Cette chronique est parue dans La libre du mercredi 10 février 2021

Monsieur Christophe Dubon, de la Febiac, exprime son souhait de voir Bruxelles et la Wallonie prendre exemple sur la Flandre et baser leur fiscalité sur le « facteur déterminant » que constituent les émissions de CO2 des véhicules. Idée a priori sympathique, mais qui ne résiste pas à l’analyse. Lors de l’utilisation d’une voiture équipée d’un moteur thermique, la combustion du carburant (essence, diesel ou gaz) émet directement du CO2 : autant de litres brûlés, autant de CO2 émis.
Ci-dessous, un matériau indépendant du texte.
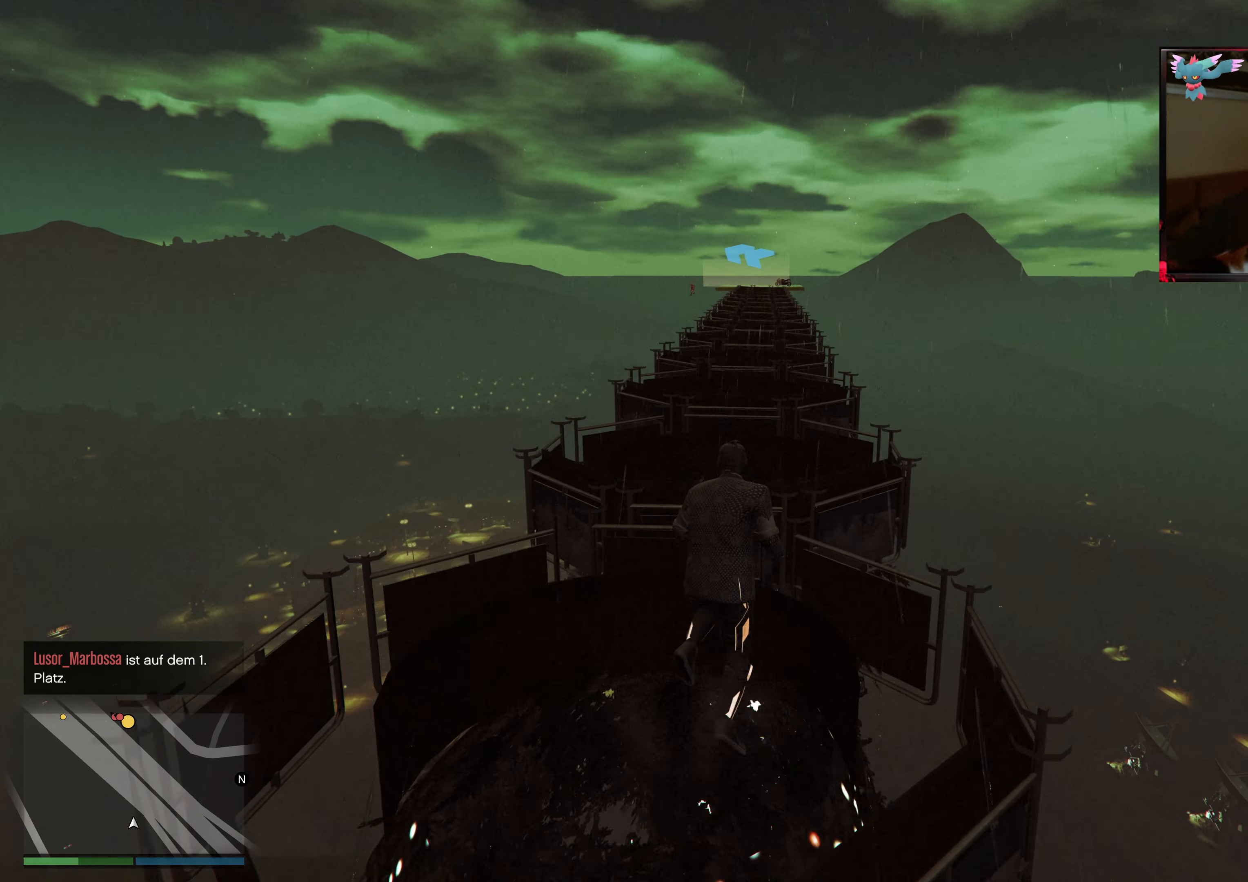
{"buttons": ["A", "X"], "left_stick": "up", "right_stick": "center", "events": [[67, "right_stick", "center"], [333, "X", "down"], [467, "A", "down"]]}
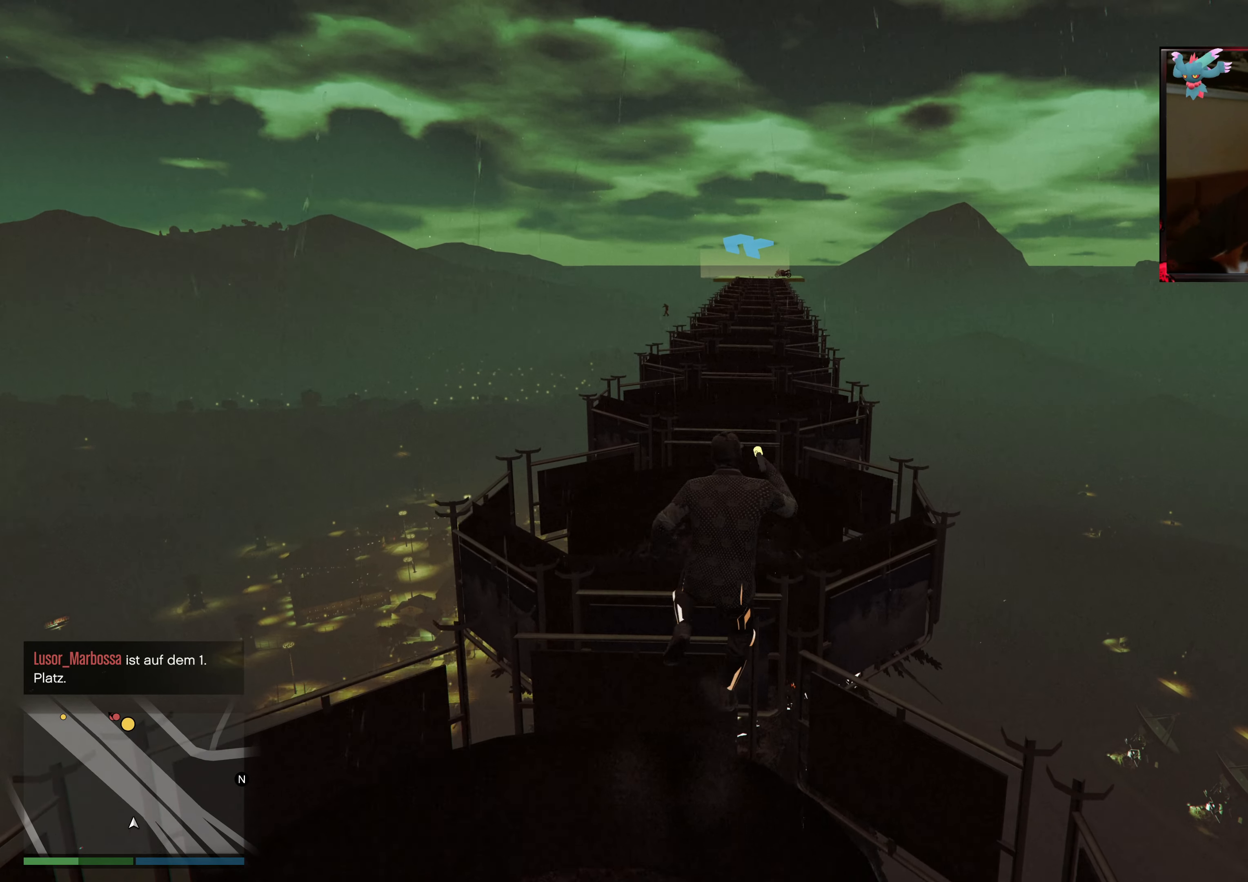
{"buttons": ["A"], "left_stick": "up", "right_stick": "center", "events": [[83, "A", "up"], [83, "X", "up"], [483, "A", "down"]]}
Dans un contexte où n’existent que des voitures thermiques et où l’on veut inciter les citoyens à privilégier les voitures qui émettent peu de CO2, baser la fiscalité sur ce critère est donc tout à fait raisonnable. Mais. Le marché évolue : les motorisations électriques se développent. Or, pour établir les émissions de CO2 officielles d’une voiture électrique, il n’est pas tenu compte de la « fabrication » de l’électricité consommée ; les émissions sont donc réputées nulles. Dans un contexte d’électrification du parc automobile, prôner le calcul de la fiscalité en fonction des émissions de CO2, c’est donc planifier la disparition progressive de la fiscalité automobile, thème cher à la Febiac.

Pour Vincent Hayez, de Touring, « la puissance d’un véhicule ne devrait plus être prise en compte mais bien son coût environnemental ». Point de vue également défendu par Sofie Luyckx, porte-parole d’Audi. Or, il se fait que la puissance mécanique (exprimée en chevaux ou en kilowatts) est déterminante quant à l’impact environnemental d’une voiture et qu’elle influence également la sécurité routière. Une voiture plus puissante consomme plus d’énergie, crée statistiquement plus d’accidents, et des accidents plus graves. Et ceci quel que soit le type de motorisation. N’en déplaise à Touring et à Audi, la prise en compte de la puissance mécanique dans la fiscalité automobile fait donc doublement sens.

Ceci étant, le choix de la Région bruxelloise d’asseoir sa fiscalité sur la puissance fiscale étonne. En effet, les chevaux fiscaux sont proportionnels à la cylindrée (les centimètres cubes) du moteur et non à sa puissance mécanique. Et ils n’existent donc que pour un moteur thermique : un moteur électrique n’a pas de cylindres, donc pas de cylindrée. Est-il bien raisonnable de baser la fiscalité sur un critère (les chevaux fiscaux) qui ne reflète ni la pollution du véhicule ni sa dangerosité et n’a pas de signification pour les véhicules électriques qui sont de plus en plus nombreux ?

Lorenzo Stefani, de Touring également, juge le système actuel archaïque et considère inadmissible qu’un véhicule hybride coûte, en Wallonie, jusqu’à 4.957 euros de taxe de mise en circulation (TMC). En Flandre, celle-ci est de 45,56 euros pour toutes les voitures hybrides, qu’il s’agisse d’une Porsche Cayenne pesant 2,3 tonnes, développant 340 chevaux et coûtant plus de 95.000 euros ou d’une Toyota Yaris pesant 1,1 tonne, développant 55 kW et coûtant environ 21.000 euros. Ce système, qui ne tient compte ni de l’empreinte environnementale du véhicule, ni de sa dangerosité ni du prix du véhicule est-il vraiment plus raisonnable ? Permet-il vraiment de mieux répondre au défi posé par la généralisation des véhicules plus lourds, plus puissants, plus agressifs et plus chers ?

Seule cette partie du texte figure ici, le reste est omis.